On the other hand, a significant increase from apex to base was observed in CW and SBD parameters. The width of the OHCs (CW) showed a significant increase (H=209.7, p<.0001) with values from 3.2 µm at 5% of the apex to 8.1 µm at 98% (Figure 5B). Likewise, a significant increasing pattern (H=1048.2, p<.0001) was found in the distance between stereociliary bundle tips (SBD) (Figure 5C1). The CW, RD, SBD, SBA, measurements showed similar trends relative to position, independent of the outer hair cell row (OHC1, OHC2, OHC3) in which they were found (Figures 5B, C1, E, F). In addition, significant differences were recorded in 95% of the total pairwise comparisons performed in the post hoc test, including the single RLW measure (Figure 6).

Figure 6

Figure 6

Significance value heatmap for linear morphometrics (p, negative log- transformed) of the Wilcoxon post-hoc test with Holm’s pairwise method, between pairwise comparisons of the outer hair cell (OHC) locations identified in each parameter performed (A–F). The negative log-transformed allows us to identify in the figure the most significant comparisons between locations, as larger values correspond to the most significant p-value and missing values indicate a p >0.05 (no significance). The parameters are defined in Table 2; Figure 3.

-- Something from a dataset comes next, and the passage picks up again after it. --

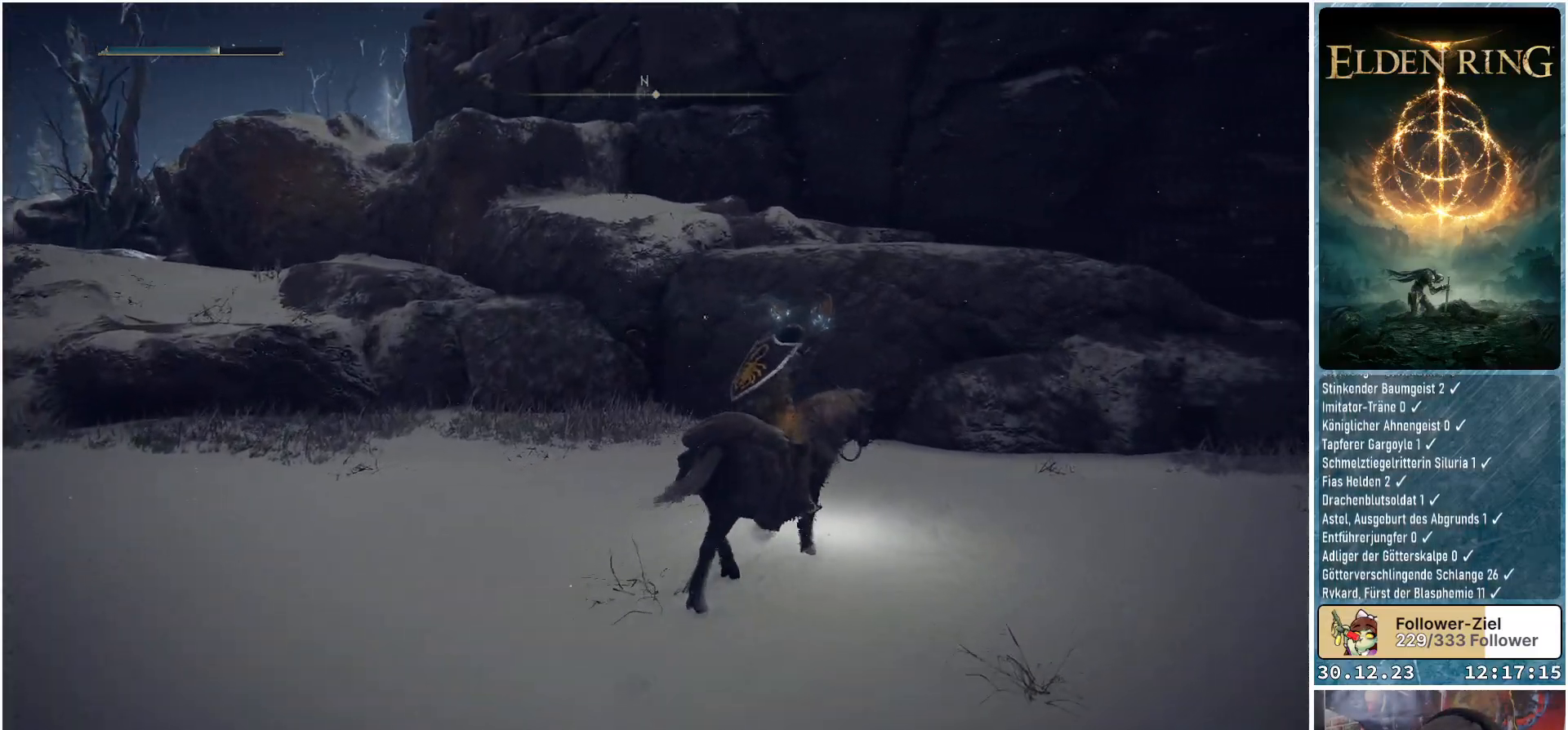
{"buttons": ["A"], "left_stick": "up", "right_stick": "center", "events": [[116, "A", "up"], [183, "left_stick", "up"], [433, "A", "down"]]}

The stereociliary bundles (SBA) decreased in inner angles from the apex to the 25% location (95°-75°) and increased in inner angles from 25% to the region of the base of the cochlear spiral (75°-145°). The angular measurements showed significant differences between all cochlear spiral locations (H=746.15, p<.0001) (Figure 5D).

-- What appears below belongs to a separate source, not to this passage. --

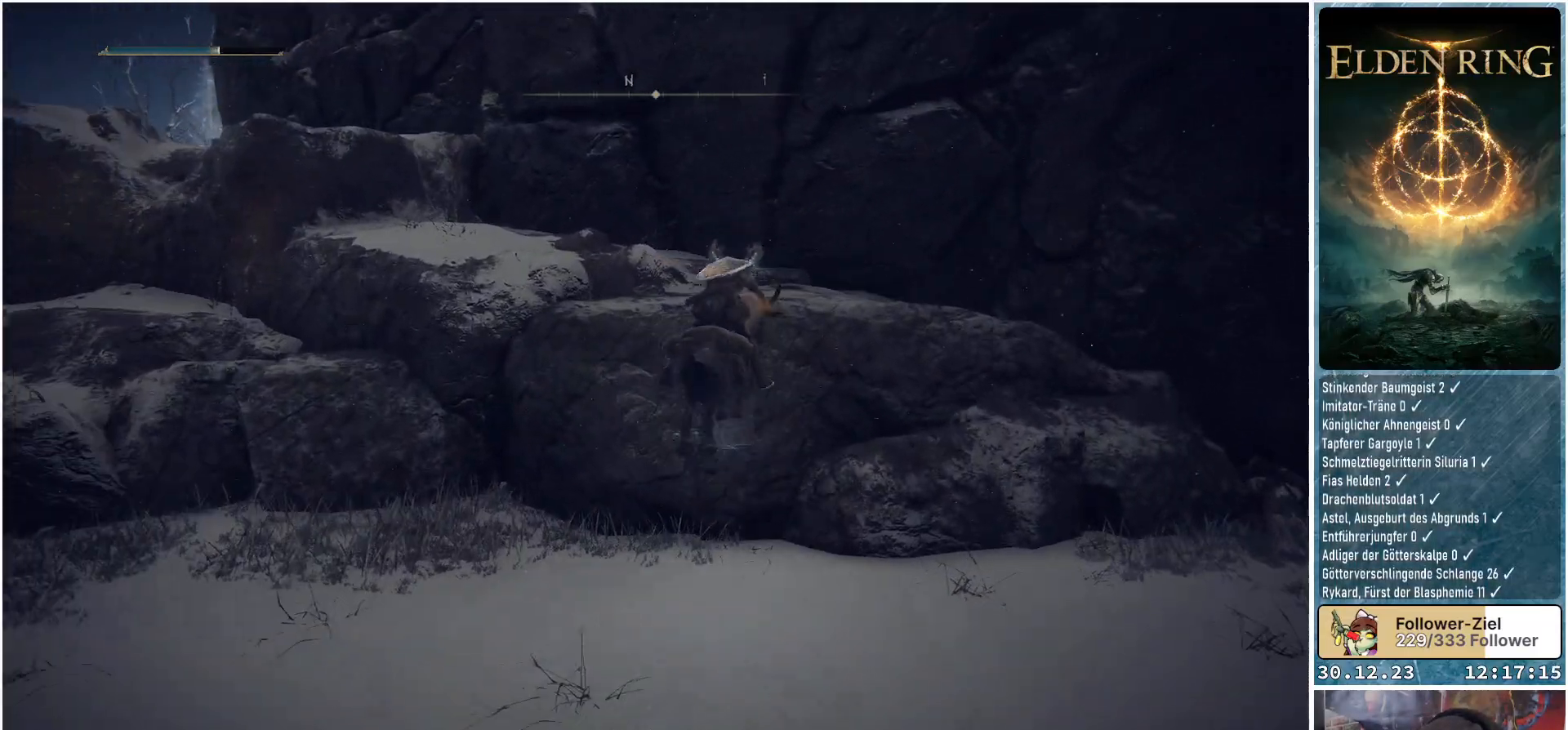
{"buttons": [], "left_stick": "up-left", "right_stick": "down-left", "events": [[83, "A", "up"], [334, "left_stick", "up-left"], [334, "right_stick", "left"], [434, "right_stick", "down-left"]]}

The gap width between outer hair cells (GW) was the only morphometric parameter that showed fluctuations along the cochlear spiral. Further, measures of GW varied between each OHC row. Although no clear trend in GW was observed, these differences were significant along their location in the cochlear spiral (H=209.7, p<.0001) (Figure 5E). Pairwise comparisons in the post hoc test reflected this significance only at non-subsequent locations (Figure 6F).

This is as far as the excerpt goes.